Work to do -> Update the listing below by replacing "pixels" with "px" wherever it occurs, leaving everything else untouched. Omit the pictures from your answer.

[BEGIN Given records]

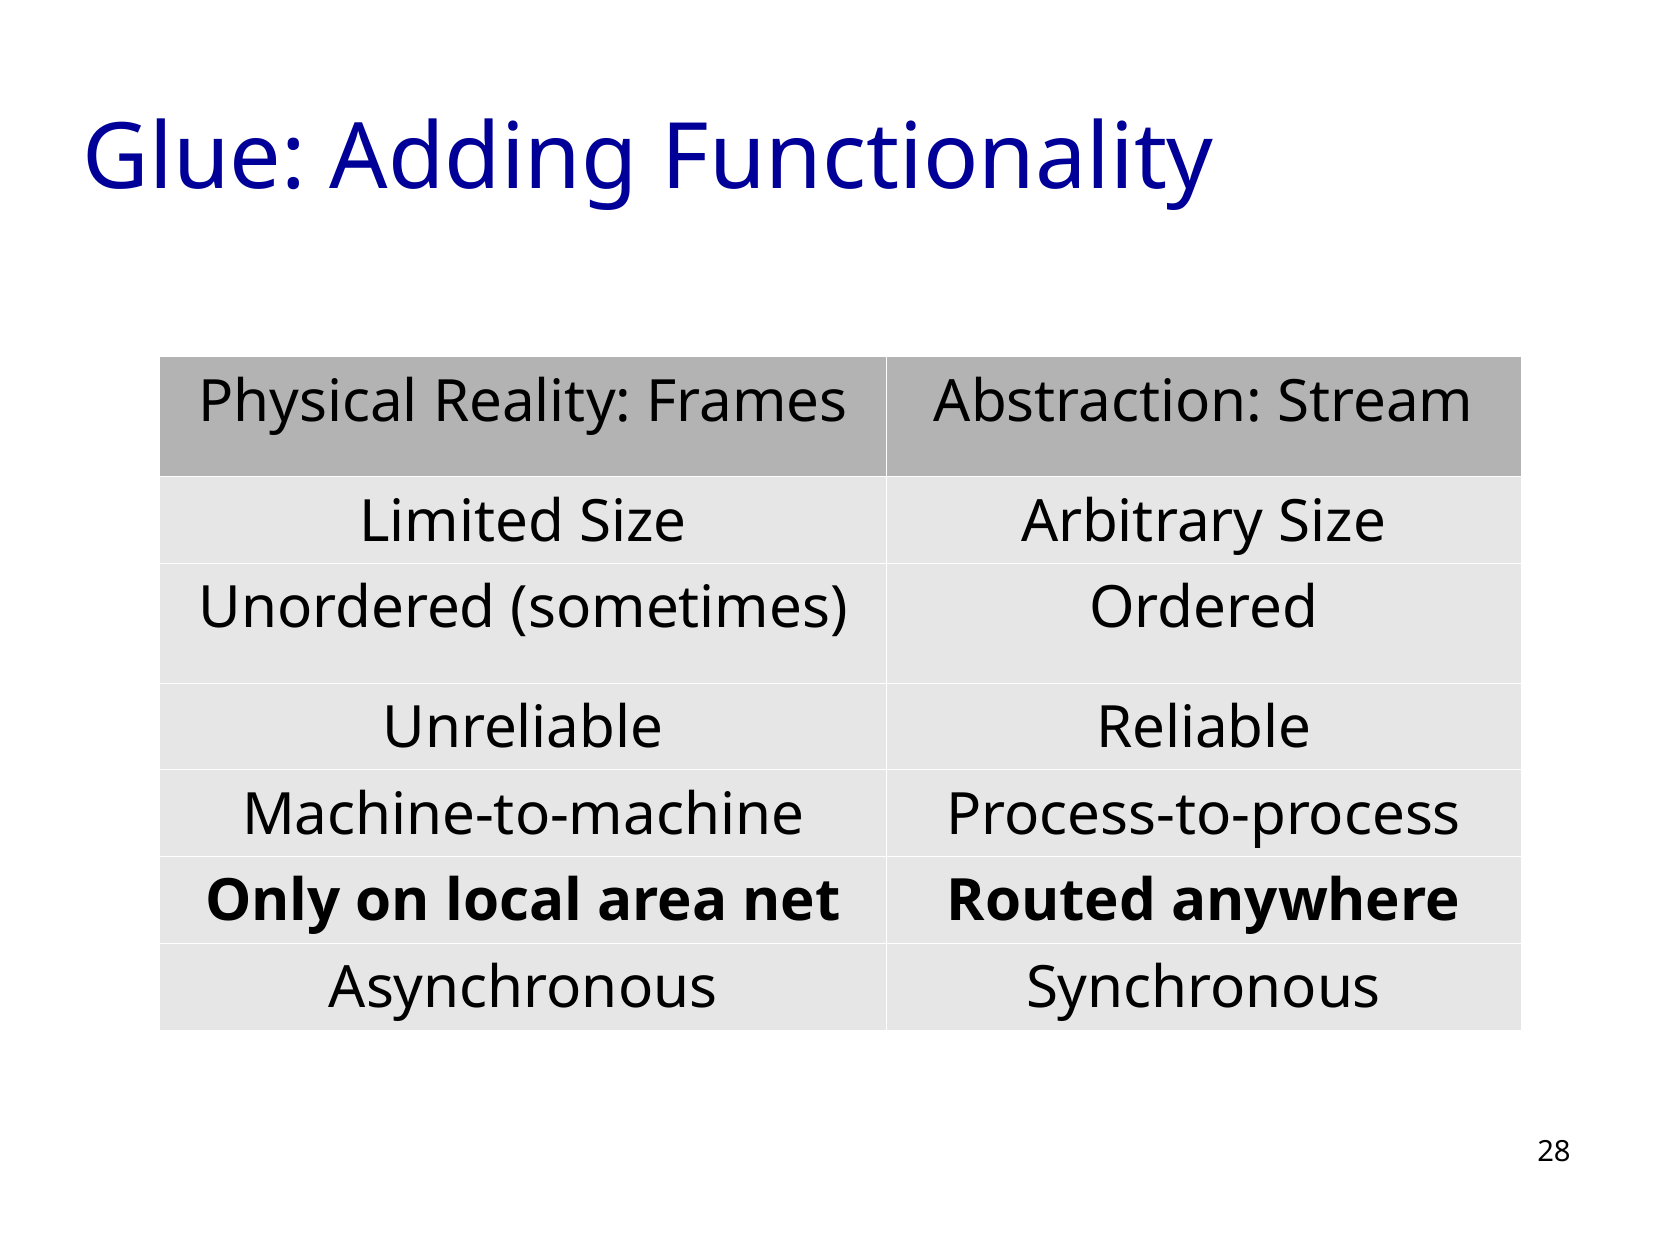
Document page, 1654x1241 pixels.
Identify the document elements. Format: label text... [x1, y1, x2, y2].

table_cell Only on local area net [160, 857, 886, 943]
table_cell Reliable [887, 684, 1521, 769]
table_cell Ordered [887, 564, 1521, 683]
table_header Abstraction: Stream [887, 357, 1521, 476]
table_cell Limited Size [160, 477, 886, 563]
table_cell Process-to-process [887, 770, 1521, 856]
table_cell Asynchronous [160, 944, 886, 1030]
table_header Physical Reality: Frames [160, 357, 886, 476]
table_cell Arbitrary Size [887, 477, 1521, 563]
table_cell Unordered (sometimes) [160, 564, 886, 683]
table_cell Synchronous [887, 944, 1521, 1030]
table_cell Routed anywhere [887, 857, 1521, 943]
table_cell Machine-to-machine [160, 770, 886, 856]
table_cell Unreliable [160, 684, 886, 769]
title Glue: Adding Functionality [82, 49, 1571, 257]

[END Given records]

Task response ->
Document page, 1654x1241 px.
Identify the document elements. Format: label text... [x1, y1, x2, y2].

table_cell Only on local area net [160, 857, 886, 943]
table_cell Reliable [887, 684, 1521, 769]
table_cell Ordered [887, 564, 1521, 683]
table_header Abstraction: Stream [887, 357, 1521, 476]
table_cell Limited Size [160, 477, 886, 563]
table_cell Process-to-process [887, 770, 1521, 856]
table_cell Asynchronous [160, 944, 886, 1030]
table_header Physical Reality: Frames [160, 357, 886, 476]
table_cell Arbitrary Size [887, 477, 1521, 563]
table_cell Unordered (sometimes) [160, 564, 886, 683]
table_cell Synchronous [887, 944, 1521, 1030]
table_cell Routed anywhere [887, 857, 1521, 943]
table_cell Machine-to-machine [160, 770, 886, 856]
table_cell Unreliable [160, 684, 886, 769]
title Glue: Adding Functionality [82, 49, 1571, 257]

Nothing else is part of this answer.